◆ **PASSAGE**:
Not everyone was singing off the same hymn sheet when the news was announced in the late 1990s that a new millennium would bring a new sport to Northern Ireland.
he chorus of voices declaring 'ice hockey will never take off here' was loud enough to drown out a sell-out Belfast Giants crowd at the Odyssey Arena.
When the team did finally hit the ice on December 2, 2000 - 20 years ago this coming Wednesday - it was the latter that met them.
The newspapers, television and radio were filled with Canadian voices and pictures in the week leading up to the game. It was going to take off alright, but the question was would it fly or crash.
Bob Zeller, who with his friend Albert Maasland built the team from the ground up, pretty much in parallel with the Odyssey Arena itself, was convinced that ice hockey would be a hit in Northern Ireland, it was just a matter of getting people through the door.
"I always said it was like the opera, which I love just as much as I love ice hockey," said Zeller, now aged 78.
"When you go to your first opera just relax and enjoy the spectacle and the rest will come to you over time.
"It's the same in hockey. You just enjoy the speed of the game and the skills are even more obvious because very few in the stands could actually skate and they could appreciate how well these big hunks of guys could do it."
The only thing missing was the result as the Giants lost to the Ayr Scottish Eagles on opening night.
Zeller, a former journalist who had followed many a cycling Grand Tour and who still retains a passion for ice hockey long after his time as a goaltender finished, didn't just stick a pin in a map and jump at placing an ice hockey team in Belfast.
An immeasurable amount of work went on behind the scenes, but only after Guildford's loss ultimately led to Belfast gaining.
"Around the end of 1997 and the start of 1998 I was asked by the owner at Guildford to take over the team and run it with the idea that there would be the opportunity of playing at a higher level because there was the beginning of some good arenas in England," said Zeller.
"He then decided he didn't want to make that move and I decided that I was so keen on being with a new club that if it wasn't going to be Guildford I would have to start a team of my own in the new Superleague.
"I spoke to Albert, we looked at it very carefully and we decided eventually that we would make a go of it.
"The next question was where do we put it?

◆ **ASSIGNMENT 1**: Reproduce the recorded data below line for line, with no changes.

[Recorded data]

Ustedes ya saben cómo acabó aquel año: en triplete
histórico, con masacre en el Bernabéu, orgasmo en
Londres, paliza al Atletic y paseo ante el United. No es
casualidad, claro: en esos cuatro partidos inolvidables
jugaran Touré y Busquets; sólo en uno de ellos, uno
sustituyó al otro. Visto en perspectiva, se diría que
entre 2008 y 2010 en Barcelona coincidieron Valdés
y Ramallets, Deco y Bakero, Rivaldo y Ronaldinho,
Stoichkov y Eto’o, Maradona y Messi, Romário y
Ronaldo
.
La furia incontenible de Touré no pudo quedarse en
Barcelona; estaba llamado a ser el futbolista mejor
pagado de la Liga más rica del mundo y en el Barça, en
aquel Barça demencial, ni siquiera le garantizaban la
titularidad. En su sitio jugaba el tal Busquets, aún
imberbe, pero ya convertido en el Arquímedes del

◆ **ASSIGNMENT 2**: In the passage about the Belfast Giants, condense the paragraph beginning "Bob Zeller, who with his friend" while keeping its main facts.

◆ **TASK OUTPUT 1**:
Ustedes ya saben cómo acabó aquel año: en triplete
histórico, con masacre en el Bernabéu, orgasmo en
Londres, paliza al Atletic y paseo ante el United. No es
casualidad, claro: en esos cuatro partidos inolvidables
jugaran Touré y Busquets; sólo en uno de ellos, uno
sustituyó al otro. Visto en perspectiva, se diría que
entre 2008 y 2010 en Barcelona coincidieron Valdés
y Ramallets, Deco y Bakero, Rivaldo y Ronaldinho,
Stoichkov y Eto’o, Maradona y Messi, Romário y
Ronaldo
.
La furia incontenible de Touré no pudo quedarse en
Barcelona; estaba llamado a ser el futbolista mejor
pagado de la Liga más rica del mundo y en el Barça, en
aquel Barça demencial, ni siquiera le garantizaban la
titularidad. En su sitio jugaba el tal Busquets, aún
imberbe, pero ya convertido en el Arquímedes del

◆ **TASK OUTPUT 2**: Bob Zeller and his friend Albert Maasland built the team from scratch, largely in step with the building of the Odyssey Arena. Zeller was sure ice hockey would succeed in Northern Ireland. The only challenge was getting people through the door.